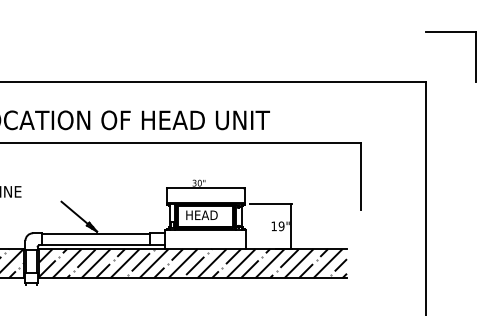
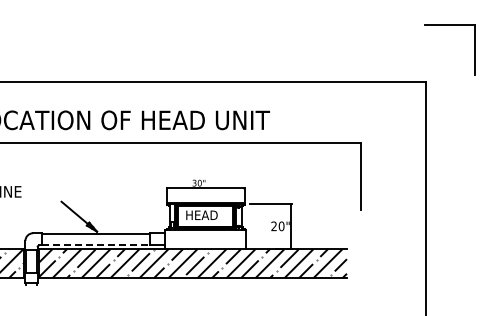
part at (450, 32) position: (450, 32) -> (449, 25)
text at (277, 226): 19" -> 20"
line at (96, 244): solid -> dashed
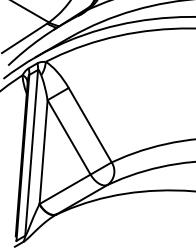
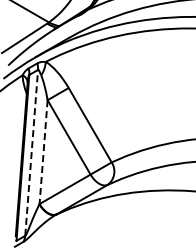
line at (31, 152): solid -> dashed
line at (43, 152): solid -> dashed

—————

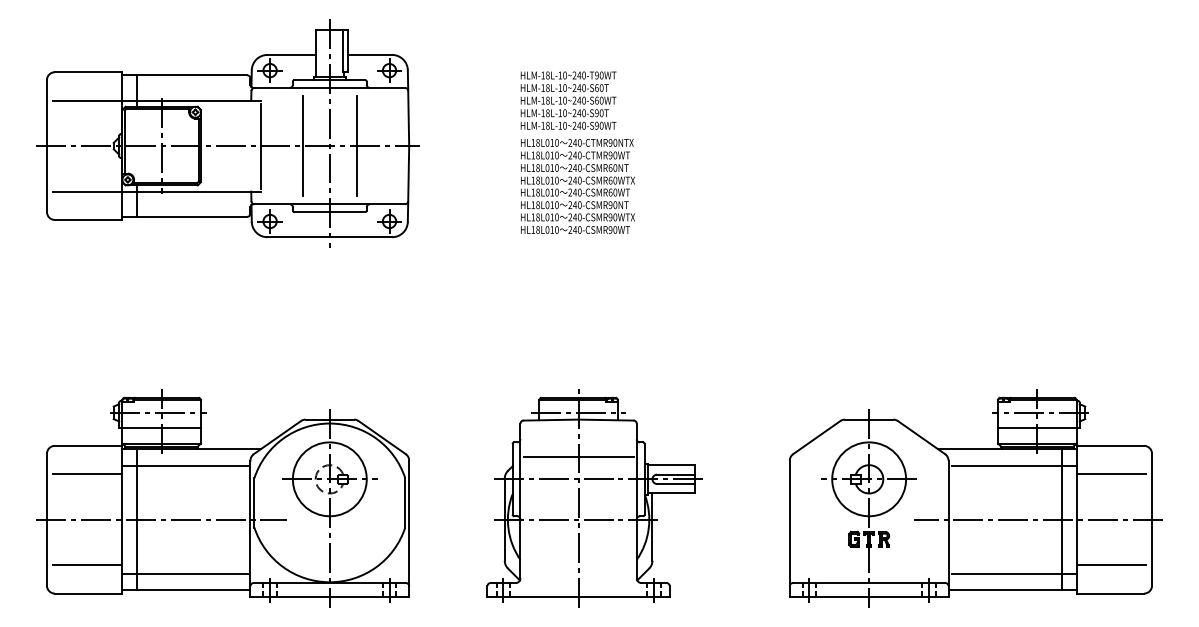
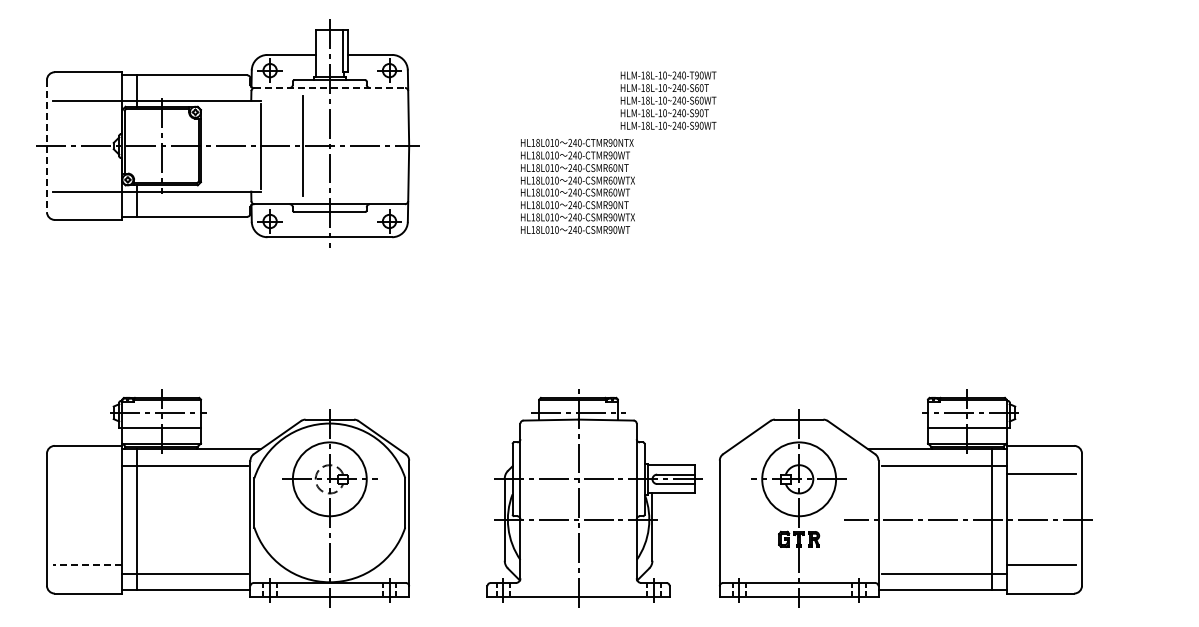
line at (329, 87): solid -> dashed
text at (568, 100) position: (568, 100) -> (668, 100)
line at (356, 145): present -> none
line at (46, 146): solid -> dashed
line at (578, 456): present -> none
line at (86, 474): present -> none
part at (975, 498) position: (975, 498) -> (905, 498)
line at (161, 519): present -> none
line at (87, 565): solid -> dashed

—————

TASK TO CARRY OUT: Please copy out the entries between the line holding "line at (329, 87): solid -> dashed" and the line holding "line at (87, 565): solid -> dashed", inclusive, swapping each "none" for "absent" and leaving everything else as it is.

THE RESULT:
line at (329, 87): solid -> dashed
text at (568, 100) position: (568, 100) -> (668, 100)
line at (356, 145): present -> absent
line at (46, 146): solid -> dashed
line at (578, 456): present -> absent
line at (86, 474): present -> absent
part at (975, 498) position: (975, 498) -> (905, 498)
line at (161, 519): present -> absent
line at (87, 565): solid -> dashed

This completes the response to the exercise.